• **Assignment**:
Below are records; print only the lines from the line containing "html: none ->" to the end, both included, reproduced exactly and without the pictures.
::::::::::
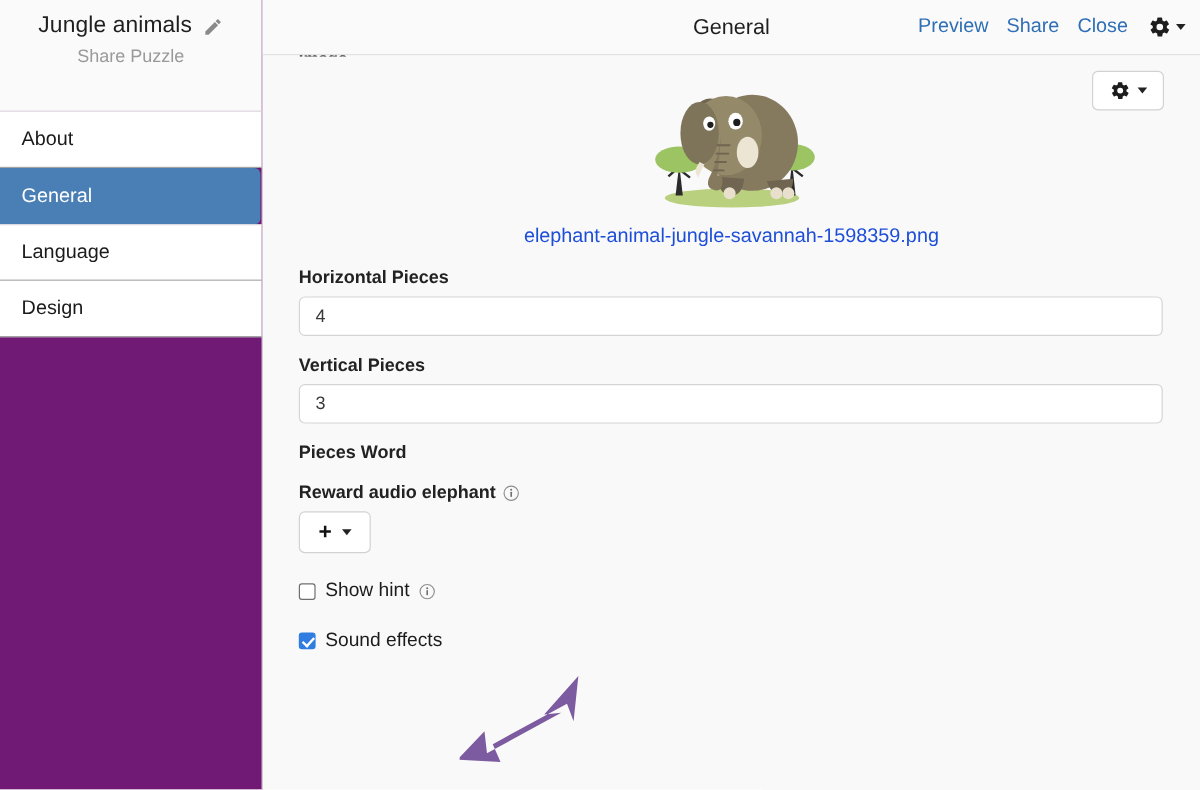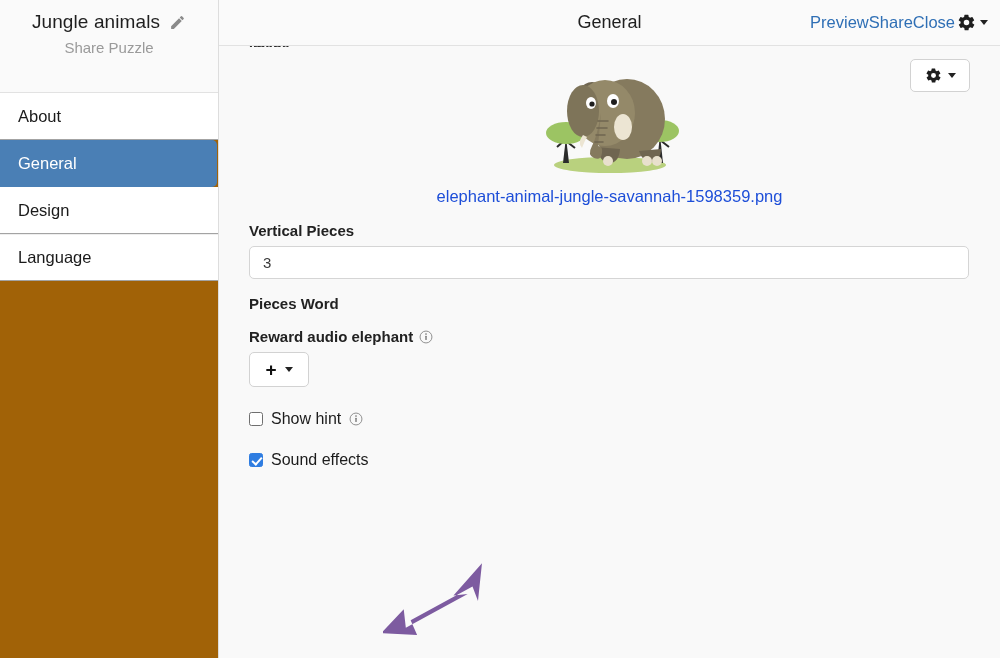"Jungle animals" #sidebar { background: #a16207 -> #701a75 }
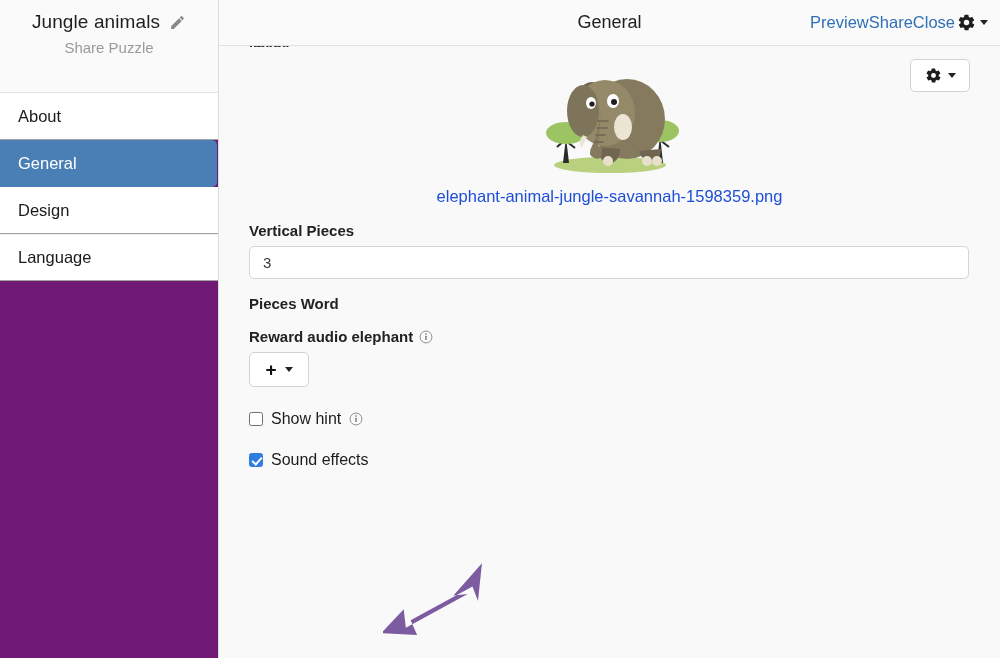"Preview" .topbar-actions { gap: none -> 15px }
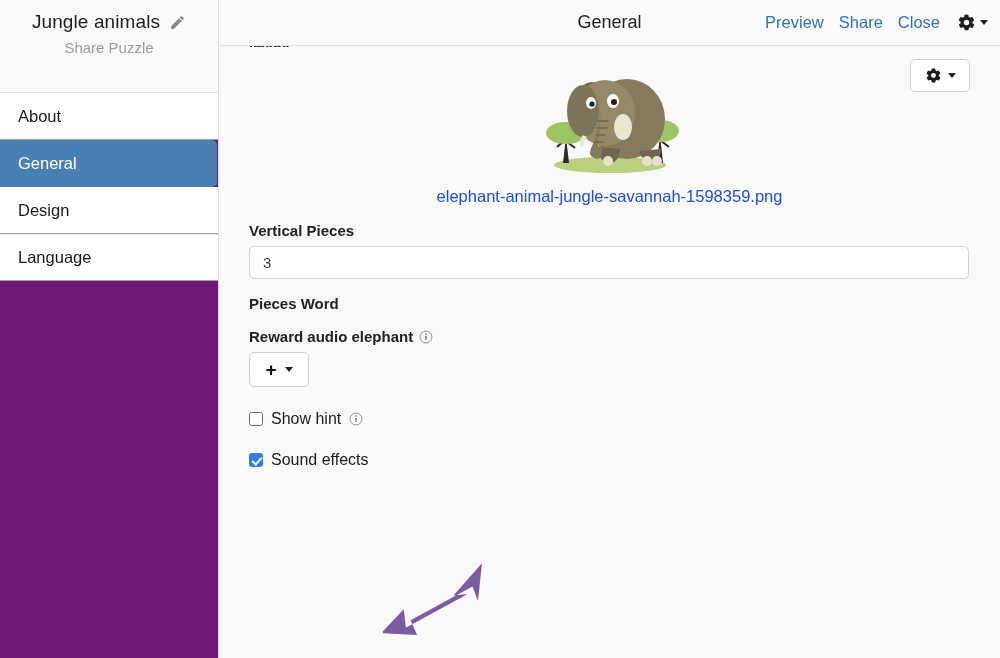"Horizontal Pieces" div.field { html: none -> <div> <div>Horizontal Pieces</div> <input> </div> }
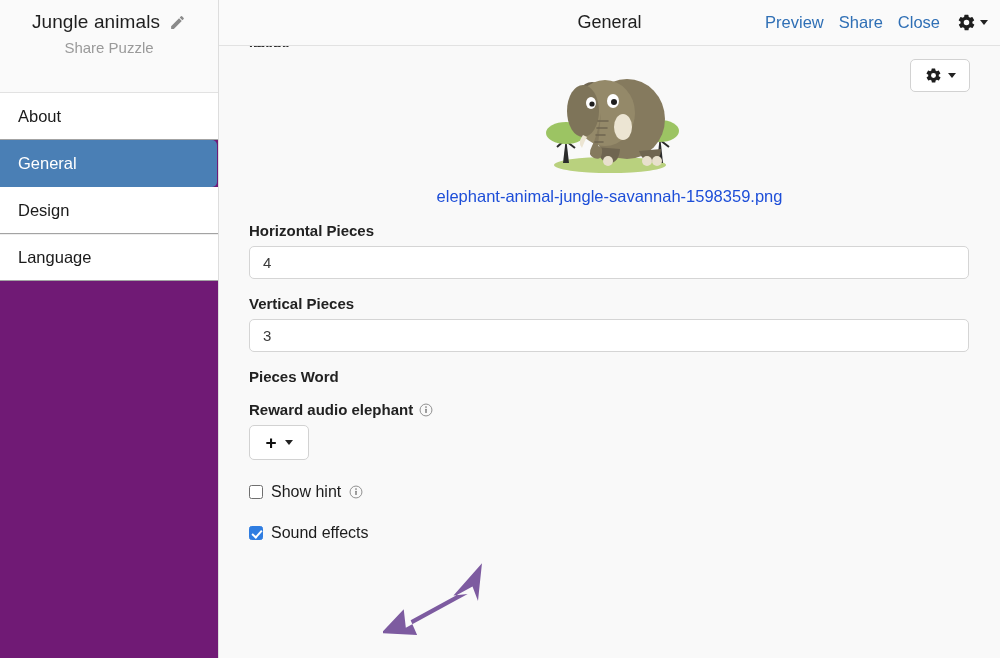"Design" div.nav-item { order: before "Language" -> after "Language" }
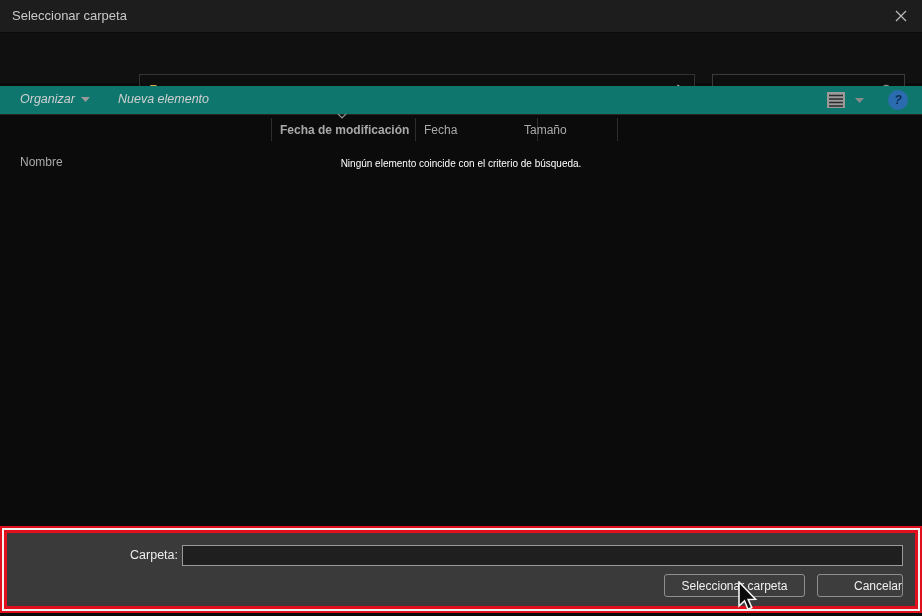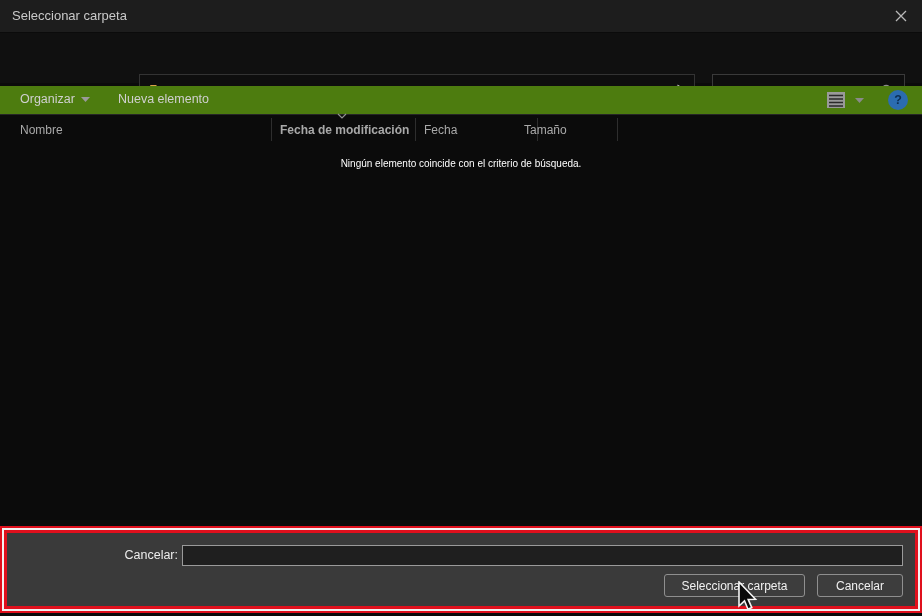"Organizar" .toolbar { background: #4d7c0f -> #0f766e; font-style: none -> italic }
::::::::::
• **Solution for this task**:
"Horizontal Pieces" div.field { html: none -> <div> <div>Horizontal Pieces</div> <input> </div> }
"Design" div.nav-item { order: before "Language" -> after "Language" }
"Organizar" .toolbar { background: #4d7c0f -> #0f766e; font-style: none -> italic }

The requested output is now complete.